Third Quarter Results
The Company reported consolidated net income for the third quarter ended October 29, 2016 of $48.9 million, or $0.44 per diluted share. For the third quarter ended October 31, 2015, the Company reported consolidated net income of $47.2 million, or $0.41 per diluted share.
On a non-GAAP basis, the Company reported consolidated net income for the third quarter ended October 29, 2016 of $53.6 million, or $0.48 per diluted share, excluding costs the Company incurred to convert former The Sports Authority (TSA) stores to DICK’S Sporting Goods stores, compared to the Company’s expectations provided on August 16, 2016 of $0.39 to 0.42 per diluted share. For the third quarter ended October 31, 2015, the Company reported consolidated non-GAAP net income of $51.9 million, or $0.45 per diluted share, excluding a litigation settlement charge. The GAAP to non-GAAP reconciliations are included in a table later in the release under the heading “Non-GAAP Net Income and Earnings Per Share Reconciliations.”

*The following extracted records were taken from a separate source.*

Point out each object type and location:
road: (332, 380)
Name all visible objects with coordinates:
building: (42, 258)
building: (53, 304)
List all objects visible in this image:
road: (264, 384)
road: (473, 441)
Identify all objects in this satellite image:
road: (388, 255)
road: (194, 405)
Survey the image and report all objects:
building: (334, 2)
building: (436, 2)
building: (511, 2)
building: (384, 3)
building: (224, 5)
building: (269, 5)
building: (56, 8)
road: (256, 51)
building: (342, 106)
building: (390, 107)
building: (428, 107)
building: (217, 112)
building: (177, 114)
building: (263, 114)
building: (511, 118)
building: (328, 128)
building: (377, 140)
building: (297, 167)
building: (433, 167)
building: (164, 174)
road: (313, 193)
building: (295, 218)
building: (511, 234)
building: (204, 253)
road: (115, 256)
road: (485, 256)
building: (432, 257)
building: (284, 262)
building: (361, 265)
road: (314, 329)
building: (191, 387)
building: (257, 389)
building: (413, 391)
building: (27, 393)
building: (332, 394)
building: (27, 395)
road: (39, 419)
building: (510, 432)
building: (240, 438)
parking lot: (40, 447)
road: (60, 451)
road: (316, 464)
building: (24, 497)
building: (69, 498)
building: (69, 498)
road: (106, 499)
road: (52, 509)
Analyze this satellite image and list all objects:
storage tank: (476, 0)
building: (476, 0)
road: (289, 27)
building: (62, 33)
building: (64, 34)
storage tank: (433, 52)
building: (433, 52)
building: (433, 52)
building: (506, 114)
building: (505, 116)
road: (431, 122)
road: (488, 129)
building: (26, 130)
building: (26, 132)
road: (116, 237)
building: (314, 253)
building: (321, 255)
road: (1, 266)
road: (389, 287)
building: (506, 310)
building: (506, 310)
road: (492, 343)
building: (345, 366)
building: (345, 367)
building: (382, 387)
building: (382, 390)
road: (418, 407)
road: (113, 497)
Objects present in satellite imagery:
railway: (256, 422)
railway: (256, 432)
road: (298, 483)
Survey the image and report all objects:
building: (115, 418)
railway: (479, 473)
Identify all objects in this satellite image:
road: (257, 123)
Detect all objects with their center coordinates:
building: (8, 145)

Net sales for the third quarter of 2016 increased 10.2% to approximately $1.8 billion. Consolidated same store sales increased 5.2%, compared to the Company’s guidance of an approximate 2 to 3% increase. Same store sales for DICK’S Sporting Goods increased 5.5%, while Golf Galaxy decreased 3.3%. Third quarter 2015 consolidated same store sales increased 0.4%.
“We are very pleased with our third quarter results, which were driven by a 5.2% comp sales increase and gross margin expansion. We realized meaningful market share gains and saw growth across each of our three primary categories of hardlines, apparel and footwear, while maintaining tight control of our inventory,” said Edward W. Stack, Chairman and CEO. “Looking ahead, we believe our assortment and marketing will help us to continue to capture displaced market share this holiday.”
eCommerce penetration for the third quarter of 2016 was 9.6% of total net sales, compared to 8.0% during the third quarter of 2015.
In the third quarter, the Company opened 27 new DICK’S Sporting Goods stores, seven new Field & Stream stores, and two new Golf Galaxy stores. The Company also relocated four DICK’S Sporting Goods stores. Additionally, the Company closed one Field & Stream store. As of October 29, 2016, the Company operated 676 DICK’S Sporting Goods stores in 47 states, with approximately 36.1 million square feet, 74 Golf Galaxy stores in 29 states, with approximately 1.4 million square feet, and 27 Field & Stream stores in 13 states, with approximately 1.3 million square feet.
Store count, square footage and new stores are listed in a table later in the release under the heading “Store Count and Square Footage.”
The Company ended the third quarter of 2016 with approximately $85 million in cash and cash equivalents and approximately $261 million in outstanding borrowings under its revolving credit facility. Over the course of the last 12 months, the Company continued to invest in omni-channel growth, while returning over $240 million to shareholders through share repurchases and quarterly dividends.
Total inventory increased 4.8% at the end of the third quarter of 2016 as compared to the end of the third quarter of 2015.
The Company reported consolidated net income for the 39 weeks ended October 29, 2016 of $197.2 million, or $1.75 per diluted share. For the 39 weeks ended October 31, 2015, the Company reported consolidated net income of $201.4 million, or $1.71 per diluted share.